Je vous propose donc le retrait de l’ensemble des amendements et la mise en place d’une concertation, qui aboutira peut-être à l’idée qu’il serait préférable de ne pas aborder cette question dans ce projet de loi.
J’entends en tout cas les remarques de Mme la rapporteure comme celles de Mme de La Raudière. Il faut être très prudent.
M. le président François Brottes. Nous pouvons aussi rejeter l’article.
Mme Laure de La Raudière. Je préférerais pour ma part cette solution. Ce serait une meilleure façon d’aborder la négociation avec le Sénat.
M. le président François Brottes. Madame la ministre, si nous retirons tous nos amendements sans rejeter l’article, cela peut donner l’impression que nous ne sommes pas opposés à sa présence dans le texte. Nous pouvons procéder à un double retrait : retrait des amendements des députés, mais aussi des sénateurs.
Mme la rapporteure. Je suis partagée : faut-il laisser le texte en l’état sans prendre position, afin de travailler d’ici à la séance, quitte à rejeter l’article à ce moment, ou bien rejeter l’article en commission, ce qui enverrait un signal négatif ? Je laisserai parler ceux qui ont plus d’expérience parlementaire que moi.

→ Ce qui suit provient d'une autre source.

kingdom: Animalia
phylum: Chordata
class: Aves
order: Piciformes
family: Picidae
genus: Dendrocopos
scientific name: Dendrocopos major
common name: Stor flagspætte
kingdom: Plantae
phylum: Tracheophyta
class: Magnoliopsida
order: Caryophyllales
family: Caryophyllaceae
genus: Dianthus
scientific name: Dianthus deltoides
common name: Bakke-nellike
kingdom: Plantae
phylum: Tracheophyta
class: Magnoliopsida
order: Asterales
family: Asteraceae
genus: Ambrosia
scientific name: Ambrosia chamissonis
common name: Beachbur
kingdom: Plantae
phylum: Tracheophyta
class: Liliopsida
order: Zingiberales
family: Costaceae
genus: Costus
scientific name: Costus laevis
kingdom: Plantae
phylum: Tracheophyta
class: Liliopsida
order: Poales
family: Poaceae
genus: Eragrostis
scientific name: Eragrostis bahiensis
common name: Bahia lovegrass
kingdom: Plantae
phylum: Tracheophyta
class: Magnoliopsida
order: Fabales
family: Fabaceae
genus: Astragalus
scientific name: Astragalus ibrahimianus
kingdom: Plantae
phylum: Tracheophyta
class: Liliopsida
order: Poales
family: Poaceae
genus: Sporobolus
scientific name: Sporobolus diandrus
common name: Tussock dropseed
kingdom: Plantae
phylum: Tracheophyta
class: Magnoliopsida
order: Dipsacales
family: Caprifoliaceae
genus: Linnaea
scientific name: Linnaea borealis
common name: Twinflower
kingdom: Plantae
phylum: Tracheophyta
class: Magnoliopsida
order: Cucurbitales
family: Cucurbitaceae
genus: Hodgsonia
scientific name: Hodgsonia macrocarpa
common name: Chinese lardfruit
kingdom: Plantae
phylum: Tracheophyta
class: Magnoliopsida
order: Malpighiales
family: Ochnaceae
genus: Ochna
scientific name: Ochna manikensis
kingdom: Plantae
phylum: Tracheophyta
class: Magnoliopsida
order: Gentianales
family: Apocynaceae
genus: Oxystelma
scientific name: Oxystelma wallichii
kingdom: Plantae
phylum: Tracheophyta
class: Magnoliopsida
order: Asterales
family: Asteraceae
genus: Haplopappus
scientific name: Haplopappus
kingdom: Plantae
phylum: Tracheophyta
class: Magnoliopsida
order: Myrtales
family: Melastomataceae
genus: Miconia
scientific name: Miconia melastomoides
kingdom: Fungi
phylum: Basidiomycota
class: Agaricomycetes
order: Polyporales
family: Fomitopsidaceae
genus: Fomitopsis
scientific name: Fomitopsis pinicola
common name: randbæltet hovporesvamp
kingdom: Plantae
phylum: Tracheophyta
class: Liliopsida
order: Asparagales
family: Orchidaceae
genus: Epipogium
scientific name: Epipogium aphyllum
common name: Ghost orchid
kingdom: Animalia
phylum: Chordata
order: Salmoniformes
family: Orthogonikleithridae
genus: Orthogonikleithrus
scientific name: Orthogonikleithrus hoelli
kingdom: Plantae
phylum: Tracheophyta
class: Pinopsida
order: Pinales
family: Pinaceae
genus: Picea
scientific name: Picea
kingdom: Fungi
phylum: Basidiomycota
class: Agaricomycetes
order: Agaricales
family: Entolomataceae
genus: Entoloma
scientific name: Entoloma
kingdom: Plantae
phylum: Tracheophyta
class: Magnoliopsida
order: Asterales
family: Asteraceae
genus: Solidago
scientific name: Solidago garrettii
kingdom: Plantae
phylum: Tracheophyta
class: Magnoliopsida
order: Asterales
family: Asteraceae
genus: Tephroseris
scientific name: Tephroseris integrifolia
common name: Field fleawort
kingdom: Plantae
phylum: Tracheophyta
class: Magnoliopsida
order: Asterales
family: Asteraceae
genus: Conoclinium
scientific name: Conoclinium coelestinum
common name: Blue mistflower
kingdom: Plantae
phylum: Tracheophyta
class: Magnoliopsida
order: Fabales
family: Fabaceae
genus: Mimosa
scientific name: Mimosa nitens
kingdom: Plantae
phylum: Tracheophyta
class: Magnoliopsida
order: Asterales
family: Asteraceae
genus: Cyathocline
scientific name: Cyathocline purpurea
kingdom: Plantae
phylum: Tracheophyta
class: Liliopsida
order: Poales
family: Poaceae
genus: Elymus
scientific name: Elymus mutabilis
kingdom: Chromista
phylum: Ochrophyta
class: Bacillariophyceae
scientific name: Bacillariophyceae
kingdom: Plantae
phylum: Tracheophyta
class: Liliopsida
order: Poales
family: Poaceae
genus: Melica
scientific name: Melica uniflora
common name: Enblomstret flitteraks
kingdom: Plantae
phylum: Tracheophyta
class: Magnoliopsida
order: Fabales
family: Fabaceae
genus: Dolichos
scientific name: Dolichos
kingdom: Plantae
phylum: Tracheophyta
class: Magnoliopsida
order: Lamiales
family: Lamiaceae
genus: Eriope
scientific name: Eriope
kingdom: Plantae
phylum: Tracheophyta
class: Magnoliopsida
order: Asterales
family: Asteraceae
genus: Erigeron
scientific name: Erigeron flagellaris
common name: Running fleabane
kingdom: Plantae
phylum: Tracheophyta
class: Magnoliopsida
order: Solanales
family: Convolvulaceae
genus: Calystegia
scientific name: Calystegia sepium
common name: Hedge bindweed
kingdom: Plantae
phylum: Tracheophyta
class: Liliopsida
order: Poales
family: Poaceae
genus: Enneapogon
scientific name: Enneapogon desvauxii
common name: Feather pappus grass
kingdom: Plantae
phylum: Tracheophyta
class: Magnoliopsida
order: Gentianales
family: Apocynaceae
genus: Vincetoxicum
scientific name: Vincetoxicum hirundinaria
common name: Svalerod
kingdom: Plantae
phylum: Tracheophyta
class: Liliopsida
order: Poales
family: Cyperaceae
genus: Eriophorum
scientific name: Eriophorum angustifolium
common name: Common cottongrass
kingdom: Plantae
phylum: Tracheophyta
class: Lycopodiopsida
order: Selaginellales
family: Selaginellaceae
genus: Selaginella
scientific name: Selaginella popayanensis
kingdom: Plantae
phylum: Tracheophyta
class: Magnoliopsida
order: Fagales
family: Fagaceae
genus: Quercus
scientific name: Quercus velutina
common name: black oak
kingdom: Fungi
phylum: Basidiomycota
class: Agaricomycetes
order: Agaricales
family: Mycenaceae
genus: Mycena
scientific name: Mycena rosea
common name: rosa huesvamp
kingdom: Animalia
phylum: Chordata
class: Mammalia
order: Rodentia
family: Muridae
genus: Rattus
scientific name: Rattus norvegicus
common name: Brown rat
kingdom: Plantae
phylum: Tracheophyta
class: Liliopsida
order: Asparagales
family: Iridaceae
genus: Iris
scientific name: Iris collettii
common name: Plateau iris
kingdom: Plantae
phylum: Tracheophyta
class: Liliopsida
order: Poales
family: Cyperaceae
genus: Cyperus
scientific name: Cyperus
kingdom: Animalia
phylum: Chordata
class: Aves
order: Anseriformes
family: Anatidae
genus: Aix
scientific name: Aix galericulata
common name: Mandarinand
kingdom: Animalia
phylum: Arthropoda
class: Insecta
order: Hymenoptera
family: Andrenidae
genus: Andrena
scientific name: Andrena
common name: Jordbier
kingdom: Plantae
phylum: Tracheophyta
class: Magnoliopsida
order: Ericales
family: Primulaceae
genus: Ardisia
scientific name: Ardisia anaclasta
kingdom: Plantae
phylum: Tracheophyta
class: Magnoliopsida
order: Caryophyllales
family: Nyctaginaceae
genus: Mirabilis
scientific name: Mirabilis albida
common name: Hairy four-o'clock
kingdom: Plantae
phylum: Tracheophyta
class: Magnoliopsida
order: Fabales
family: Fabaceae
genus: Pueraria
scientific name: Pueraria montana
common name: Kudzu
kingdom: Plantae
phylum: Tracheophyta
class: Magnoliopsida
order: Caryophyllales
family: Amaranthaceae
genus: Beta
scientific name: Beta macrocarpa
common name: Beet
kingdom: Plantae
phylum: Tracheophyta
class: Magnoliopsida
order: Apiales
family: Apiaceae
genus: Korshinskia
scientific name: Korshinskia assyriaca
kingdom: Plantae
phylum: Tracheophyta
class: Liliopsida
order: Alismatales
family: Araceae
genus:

M. le président François Brottes. Il n’est pas inouï que le Sénat rejette des articles entiers venus de l’Assemblée nationale : n’ayons pas trop de scrupules sur ce point.
L’amendement CE32 est retiré, ainsi que les amendements CE597 de la rapporteure, CE33 de M. Jean-Marie Tetart, CE168 de M. Michel Piron, CE34 de M. Jean-Marie Tetart, CE598 et CE596 de la rapporteure et CE35 de M. Jean-Marie Tetart.
Puis la Commission rejette l’article 84 bis.